**Document segment**
Re: spark with breeze error of NoClassDefFoundError

2015-11-19 Thread Ted Yu
I don't have Spark 1.4 source code on hand.

You can use the following command:

mvn dependency:tree

to find out the answer to your question.

Cheers

On Wed, Nov 18, 2015 at 10:18 PM, Jack Yang  wrote:

> Back to my question. If  I use “*provided*”, the jar file
> will expect some libraries are provided by the system.
>
> However, the “ *compiled *” is the default setting, which
> means the third-party library will be included inside jar file after
> compiling.
>
> So when I use “*provided*”, the error is they cannot find
> the Class, but with “compiled” the error is IncompatibleClassChangeError.
>
>
>
> Ok, so can someone tell me which version of breeze and breeze-math are
> used in spark 1.4?
>
>
>
> *From:* Zhiliang Zhu [mailto:zchl.j...@yahoo.com]
> *Sent:* Thursday, 19 November 2015 5:10 PM
> *To:* Ted Yu
> *Cc:* Jack Yang; Fengdong Yu; user@spark.apache.org
>
> *Subject:* Re: spark with breeze error of NoClassDefFoundError
>
>
>
> Dear Ted,
>
> I just looked at the link you provided, it is great!
>
>
>
> For my understanding, I could also directly use other Breeze part (except
> spark mllib package linalg ) in spark (scala or java ) program after
> importing Breeze package,
>
> it is right?
>
>
>
> Thanks a lot in advance again!
>
> Zhiliang
>
>
>
>
>
>
>
> On Thursday, November 19, 2015 1:46 PM, Ted Yu 
> wrote:
>
>
>
> Have you looked at
>
> https://github.com/scalanlp/breeze/wiki
>
>
>
> Cheers
>
>
> On Nov 18, 2015, at 9:34 PM, Zhiliang Zhu  wrote:
>
> Dear Jack,
>
>
>
> As is known, Breeze is numerical calculation package wrote by scala ,
> spark mllib also use it as underlying package for algebra usage.

**Given information**
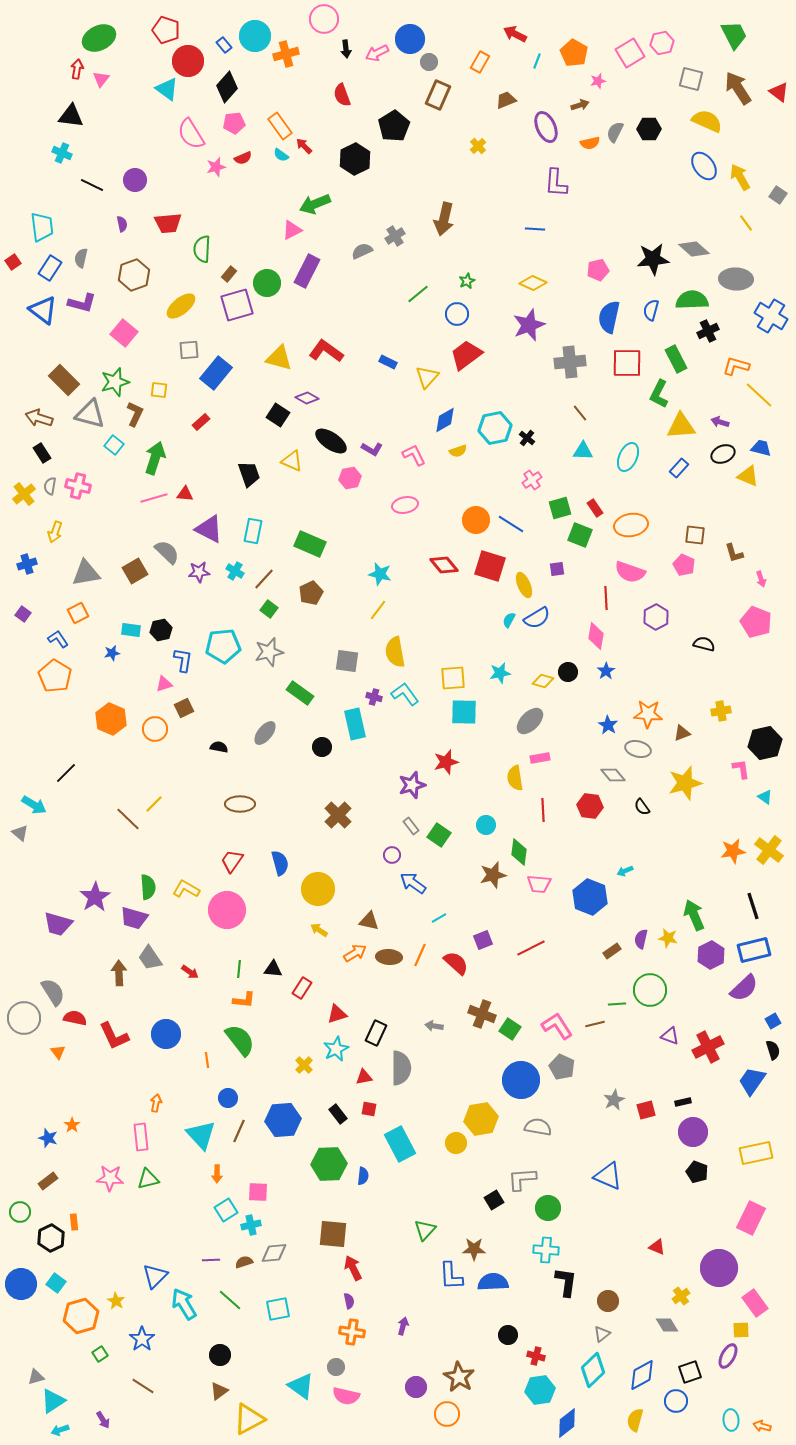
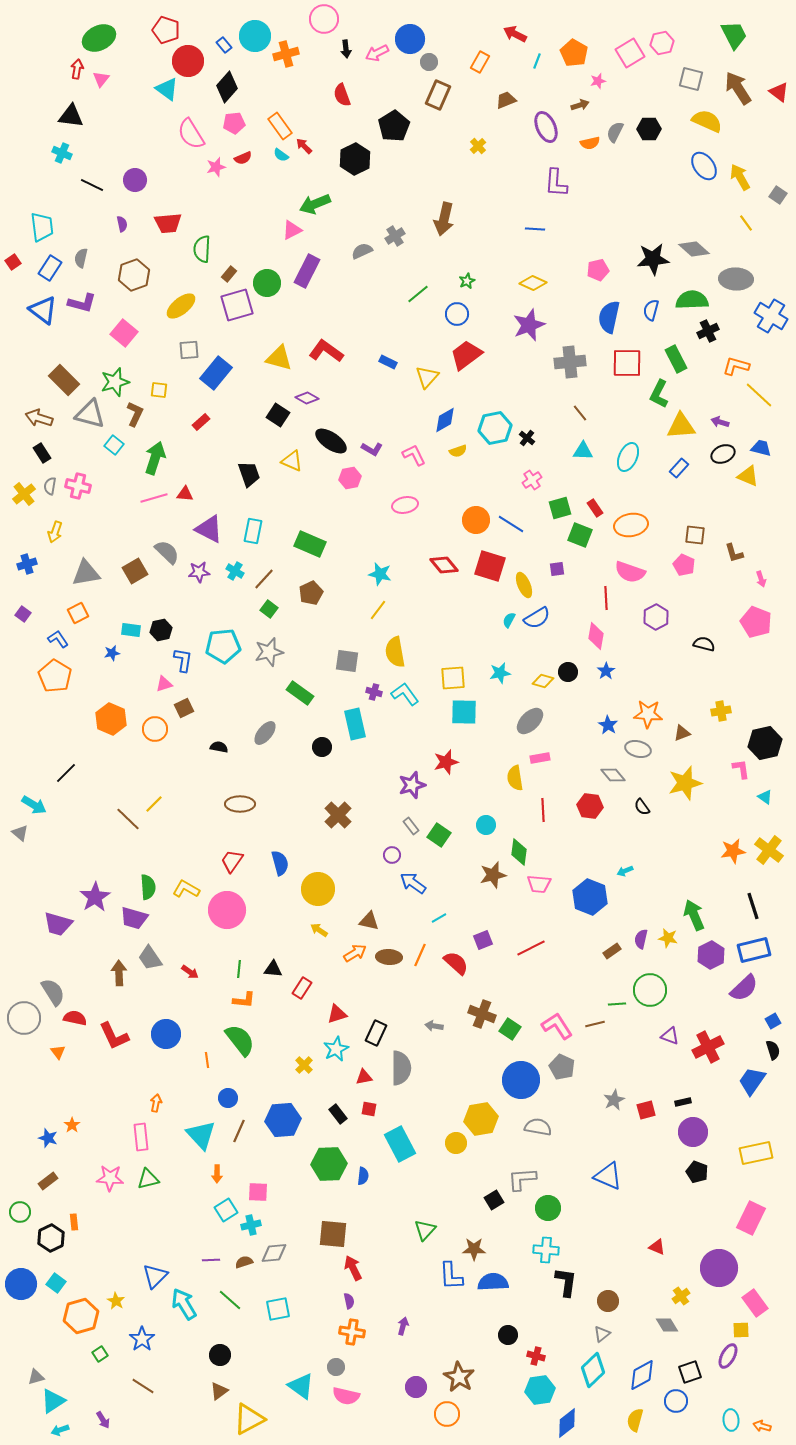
purple cross at (374, 697): moved 5 px up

**Goals**
1. Translate this sentence from the Spark and Breeze email thread into Spanish: "I don't have Spark 1.4 source code on hand."
2. Write the next part of the Spark and Breeze email thread, picking up after its final sentence.
The listing has no connection to the Spark and Breeze email thread.

**The replies**
1. No tengo a mano el código fuente de Spark 1.4.

2.
>
> Here I am also preparing to use Breeze for nonlinear equation
> optimization, however, it seemed that I could not find the exact doc or API
> for Breeze except spark linalg package...
>
>
>
> Could you help some to provide me the official doc or API website for
> Breeze ?
>
> Thank you in advance!
>
>
>
> Zhiliang
>
>
>
>
>
>
>
> On Thursday, November 19, 2015 7:32 AM, Jack Yang  wrote:
>
>
>
> If I tried to change “provided” to “compile”.. then the error changed to :
>
>
>
> Exception in thread "main" java.lang.IncompatibleClassChangeError:
> Implementing class
>
> at java.lang.ClassLoader.defineClass1(Native Method)
>
> at java.lang.ClassLoader.defineClass(ClassLoader.java:800)
>
> at
> java.security.SecureClassLoader.defineClass(SecureClassLoader.java:142)
>
> at java.net.URLClassLoader.defineClass(URLClassLoader.java:449)
>
> at java.net.URLClassLoader.access$100(URLClassLoader.java:71)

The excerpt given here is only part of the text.